The aim of this study is to investigate depth dependent changes of polymerization process and kinetics of visible light-curing (VLC) dental composites in real-time. The measured quantity – “ion viscosity” determined by dielectric analysis (DEA) – provides the depth dependent reaction rate which is correlated to the light intensity available in the corresponding depths derived from light transmission measurements.
The ion viscosity curves of two composites (VOCO Arabesk Top and Grandio) were determined during irradiation of 40 s with a light-curing unit (LCU) in specimen depths of 0.5/0.75/1.0/1.25/1.5/1.75 and 2.0 mm using a dielectric cure analyzer (NETZSCH DEA 231 with Mini IDEX sensors). The thickness dependent light transmission was measured by irradiation composite specimens of various thicknesses on top of a radiometer setup.
The shape of the ion viscosity curves depends strongly on the specimen thickness above the sensor. All curves exhibit a range of linear time dependency of the ion viscosity after a certain initiation time. The determined initiation times, the slopes of the linear part of the curves, and the ion viscosities at the end of the irradiation differ significantly with depth within the specimen. The slopes of the ion viscosity curves as well as the light intensity values decrease with depth and fit to the Lambert–Beer law. The corresponding attenuation coefficients are determined for Arabesk Top OA2 to 1.39 mm −1 and 1.48 mm −1 , respectively, and for Grandio OA2 with 1.17 and 1.39 mm −1 , respectively. For thicknesses exceeding 1.5 mm a change in polymerization behavior is observed as the ion viscosity increases subsequent to the linear range indicating some kind of reaction acceleration.
The two VLC composites and different specimen thicknesses discriminate significantly in their ion viscosity evolution allowing for a precise characterization of the curing process even with respect to the polymerization mechanism.
An important issue in visible light-curing (VLC) composites development and research as well as in photo-chemistry in general is the question: How fast do composites cure, and how deep are they properly cured ? Since the development of VLC dental restoratives numerous studies have investigated the curing kinetics , the degree of cure (DC) and the depth of cure (DoC) . In order to get a better understanding of the curing process and its dependency on curing parameters such as curing time, light intensity, resin formulation, initiator system etc., various test methods have been applied in real time curing investigations. The most common techniques determine the curing-enthalpy via Differential Scanning Calorimetry (DSC) , the DC via Fourier Transformed Infrared Spectroscopy (FTIR) , the shrinkage strain via dilatometric devices (e.g. bonded-disk method) , the shrinkage stress via stress-analyzer and light transmission via radiometer . This time-dependent data is the base for kinetic modeling of the polymerization and curing processes.

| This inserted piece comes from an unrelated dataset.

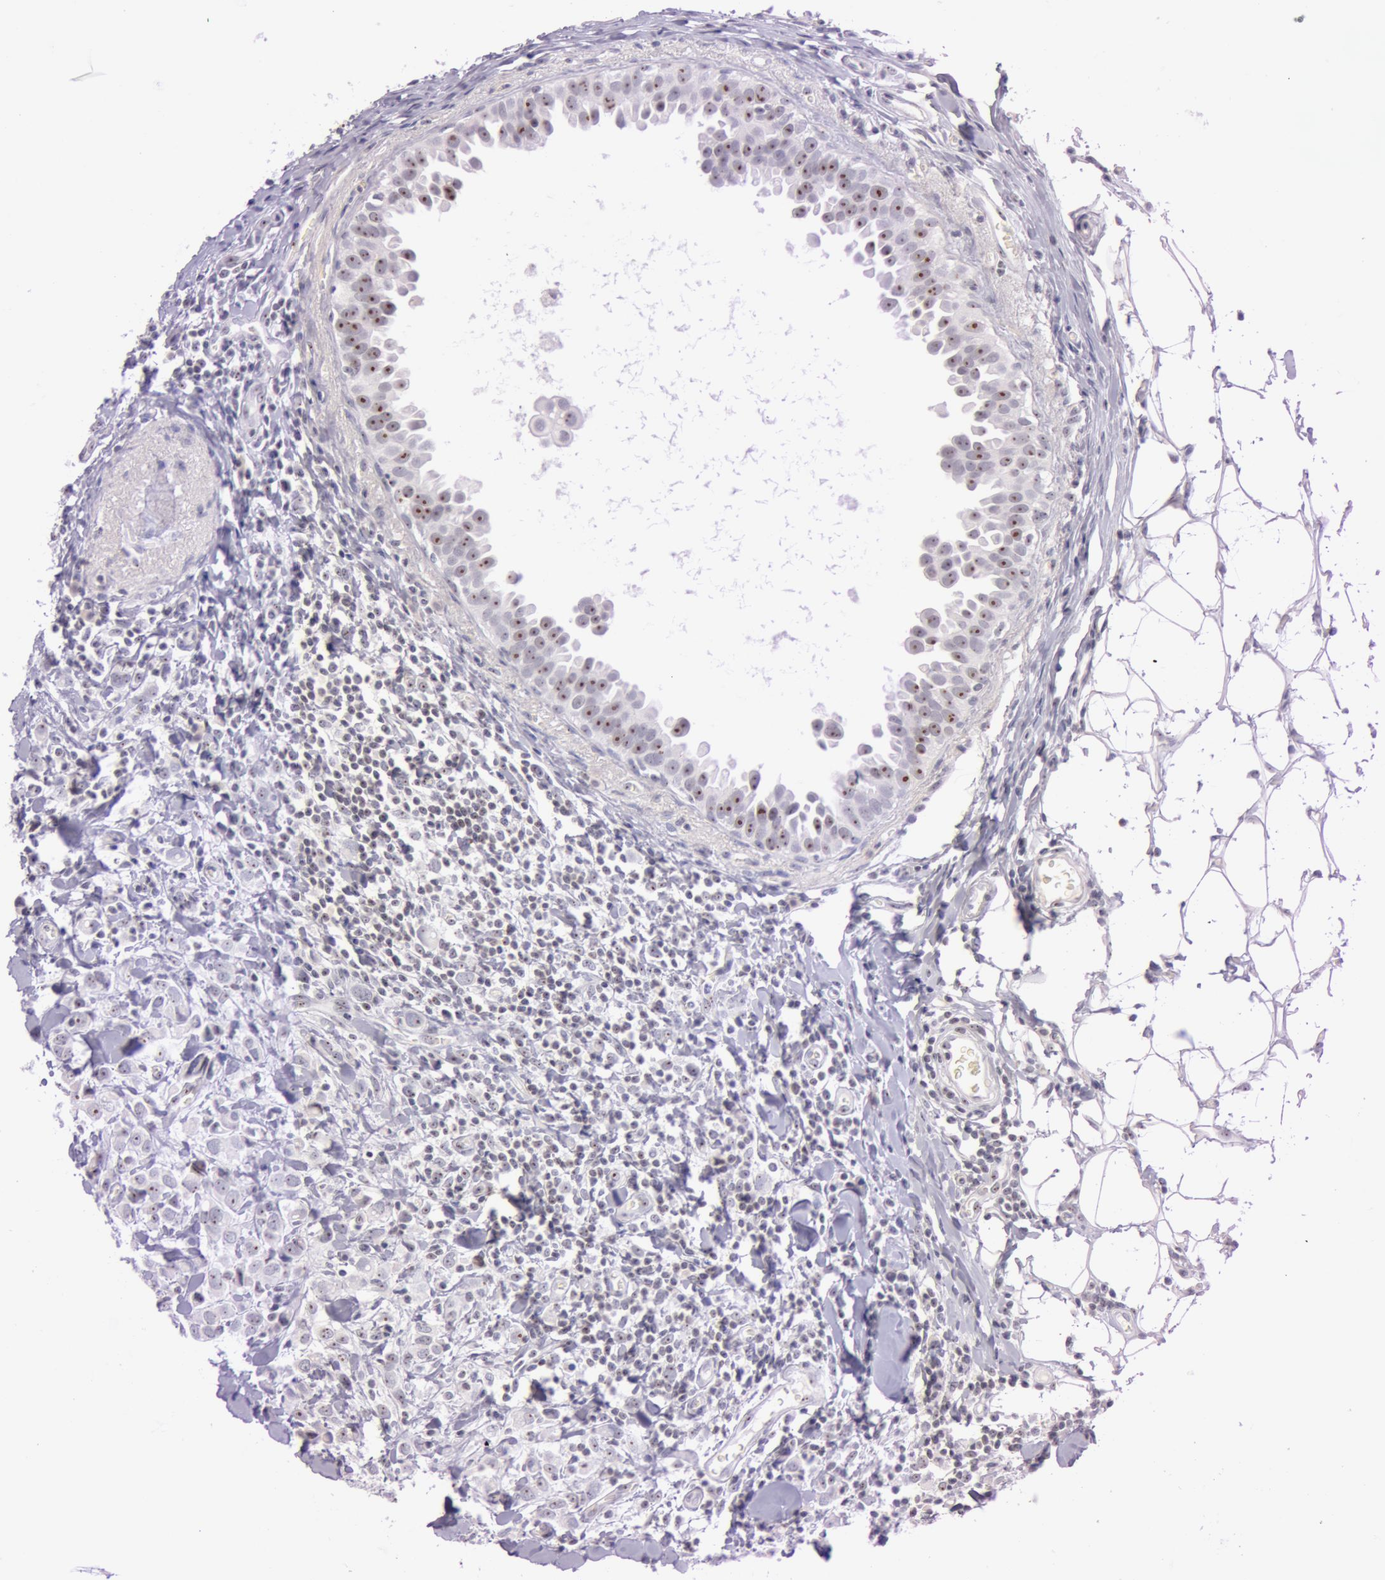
{"staining": {"intensity": "moderate", "quantity": ">75%", "location": "nuclear"}, "tissue": "breast cancer", "cell_type": "Tumor cells", "image_type": "cancer", "snomed": [{"axis": "morphology", "description": "Lobular carcinoma"}, {"axis": "topography", "description": "Breast"}], "caption": "The immunohistochemical stain shows moderate nuclear positivity in tumor cells of lobular carcinoma (breast) tissue.", "gene": "FBL", "patient": {"sex": "female", "age": 57}}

Another method to monitor the curing behavior of resins is the dielectric analysis (DEA) which is widely used in composites manufacturing in the aircraft industry , but hardly established in dental science. In some cases it has been applied for the frequency dependent evaluation of dielectric properties in certain states of cure but without tracking the light-curing process itself in a suitable time-resolution .
In previous studies the authors have introduced a DEA setup allowing for analyzing the light-curing process of dental composites at high time resolution . It has been shown that the ion viscosity is suitable to characterize the influence of resin compositions as well as curing conditions on the polymerization process of VLC composites. For many VLC composites the ion viscosity data shows a linear time dependency, and thus it is feasible to derive kinetic parameters .
Thus, in the present study the DEA is employed to investigate the curing behavior of a micro-hybrid and a nano-hybrid composite with respect to the depth within the samples. The hypothesis of this study is that in a VLC dental composite the polymerization and curing process changes significantly with increasing depth in the specimen and as a consequence the corresponding resin structure.